Pas très précis, mais suffisant pour avoir un ordre d’idée, sachant que les plus gros cratères de Callisto font moins de 2 000 kilomètres et représentaient déjà un record. Les mesures sont tout de même suffisantes pour estimer quelle taille d’impact est suffisante pour former des anneaux concentriques tout autour du globe. Le reste s’est joué à coups de simulations informatiques prenant en compte la dureté de la croûte, la taille de l’objet et sa vitesse. « Pour la vitesse, nous sommes plutôt sûrs de nous, assure Naoyuki Hirata, en revanche pour la taille cela reste assez vague. » Selon les auteurs, nous sommes sur un objet d’au moins 50 kilomètres de rayon, qui allait à 20 kilomètres par seconde. Mais ils précisent que le rayon peut aussi être de 150 kilomètres, ce qui laisse une sacrée fourchette.
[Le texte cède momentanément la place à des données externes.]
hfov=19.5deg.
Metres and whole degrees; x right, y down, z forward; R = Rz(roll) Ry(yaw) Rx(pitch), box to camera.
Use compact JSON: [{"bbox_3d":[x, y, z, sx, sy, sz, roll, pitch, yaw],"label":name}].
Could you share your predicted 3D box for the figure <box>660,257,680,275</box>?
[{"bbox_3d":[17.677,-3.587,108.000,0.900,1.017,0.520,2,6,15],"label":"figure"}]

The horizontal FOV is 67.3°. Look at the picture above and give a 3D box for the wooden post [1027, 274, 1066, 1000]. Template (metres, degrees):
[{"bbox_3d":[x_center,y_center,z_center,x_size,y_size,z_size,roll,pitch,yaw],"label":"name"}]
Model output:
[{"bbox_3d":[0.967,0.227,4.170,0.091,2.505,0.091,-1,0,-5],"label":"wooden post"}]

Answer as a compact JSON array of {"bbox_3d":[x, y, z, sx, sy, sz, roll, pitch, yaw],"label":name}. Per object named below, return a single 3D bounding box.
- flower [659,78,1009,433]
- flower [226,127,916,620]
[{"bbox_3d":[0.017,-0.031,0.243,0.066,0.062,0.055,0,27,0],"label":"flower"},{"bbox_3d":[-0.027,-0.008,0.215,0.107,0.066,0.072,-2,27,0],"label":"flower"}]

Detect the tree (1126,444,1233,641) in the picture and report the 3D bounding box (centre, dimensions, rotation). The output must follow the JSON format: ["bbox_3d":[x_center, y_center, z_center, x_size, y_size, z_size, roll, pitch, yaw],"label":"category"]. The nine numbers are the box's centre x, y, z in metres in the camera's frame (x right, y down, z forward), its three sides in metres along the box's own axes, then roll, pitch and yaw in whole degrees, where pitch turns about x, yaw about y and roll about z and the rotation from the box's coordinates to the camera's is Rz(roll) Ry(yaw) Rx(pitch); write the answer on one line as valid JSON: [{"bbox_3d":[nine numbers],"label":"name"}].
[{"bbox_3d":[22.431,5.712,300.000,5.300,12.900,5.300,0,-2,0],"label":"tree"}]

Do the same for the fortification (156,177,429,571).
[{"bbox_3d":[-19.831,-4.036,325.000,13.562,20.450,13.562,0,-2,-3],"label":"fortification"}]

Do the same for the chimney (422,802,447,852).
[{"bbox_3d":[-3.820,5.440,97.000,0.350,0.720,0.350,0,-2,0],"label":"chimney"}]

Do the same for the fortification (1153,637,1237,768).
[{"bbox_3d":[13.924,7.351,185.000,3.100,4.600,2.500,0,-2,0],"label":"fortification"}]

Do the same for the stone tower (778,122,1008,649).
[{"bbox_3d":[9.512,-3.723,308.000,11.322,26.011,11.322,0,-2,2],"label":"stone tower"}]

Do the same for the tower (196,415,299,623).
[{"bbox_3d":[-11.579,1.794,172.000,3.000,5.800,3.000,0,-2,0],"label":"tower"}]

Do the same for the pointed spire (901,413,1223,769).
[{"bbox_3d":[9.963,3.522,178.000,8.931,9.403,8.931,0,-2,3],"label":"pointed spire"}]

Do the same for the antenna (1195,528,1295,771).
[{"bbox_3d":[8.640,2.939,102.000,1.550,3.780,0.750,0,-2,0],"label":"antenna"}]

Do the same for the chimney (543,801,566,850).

Si cette théorie s’avérait exacte, elle remettrait en cause quelques connaissances sur Ganymède, notamment autour de la différence notable avec sa voisine Callisto. L’impact géant aurait effacé les cratères précédents, ce qui expliquerait pourquoi Callisto est beaucoup plus constellée de marques. La rotation particulière de Ganymède, qui est synchrone vis-à-vis de Jupiter (elle lui présente toujours la même face) pourrait aussi être expliquée par un impact gigantesque qui aurait bouleversé jusqu’à son inclinaison. « Callisto et Ganymède sont très différentes, ajoute Naoyuki Hirata, et l’impact a pu contribuer à modifier considérablement la structure interne de Ganymède, ce qui expliquerait ces différences. »
En attendant JUICE
Pour en savoir plus, il n’y a pas une infinité de solutions: il faut produire de nouvelles images et retourner sur place. C’est justement tout l’enjeu de la mission de l’ESA, JUICE, qui prévoit un décollage en 2022. Le satellite Jupiter Icy Moons Explorer partira jeter un coup d’œil à Jupiter, Callisto, Europe, mais sa cible principale est bien Ganymède et son possible océan souterrain. Son champ magnétique également va être étudié puisqu’elle est le seul satellite à en posséder un, englobé dans celui de Jupiter bien plus important. Un phénomène qui se produit lors de la rotation d’un éventuel noyau ferreux, passée ou encore en cours. À bord de JUICE, ce sont de nombreux instruments, français pour la plupart, qui vont pouvoir scruter Ganymède en détail. «Voyager a fait de belles photos, décrit Carole Larigauderie, cheffe de projet des contributions françaises à JUICE au CNES. Mais ici, nous allons aller sous la surface, sonder la couche de glace et étudier l’océan souterrain qu’il y a en dessous. »
Le satellite qui va survoler Ganymède jusqu’à 500 kilomètres d’altitude au plus bas embarque avec lui de nombreux instruments bien utiles à l’exploration. Parmi eux, se trouve le RPWI qui va étudier le champ électromagnétique et l’influence sur la surface. Mais aussi MAJIS, un spectromètre chargé de scruter les propriétés physiques de la lune. Le radar RIME doit sonder les couches souterraines jusqu’à 9 kilomètres de profondeur. Autant d’outils qui apporteront de précieuses connaissances sur le système jovien et son histoire. « Ganymède est très intéressante avec son océan et sa magnétosphère, et nous voulons mieux la connaître, ajoute Carole Larigauderie. Et tout cela est dirigé vers un objectif : évaluer son habitabilité. » La mission devrait arriver sur place à partir de 2030.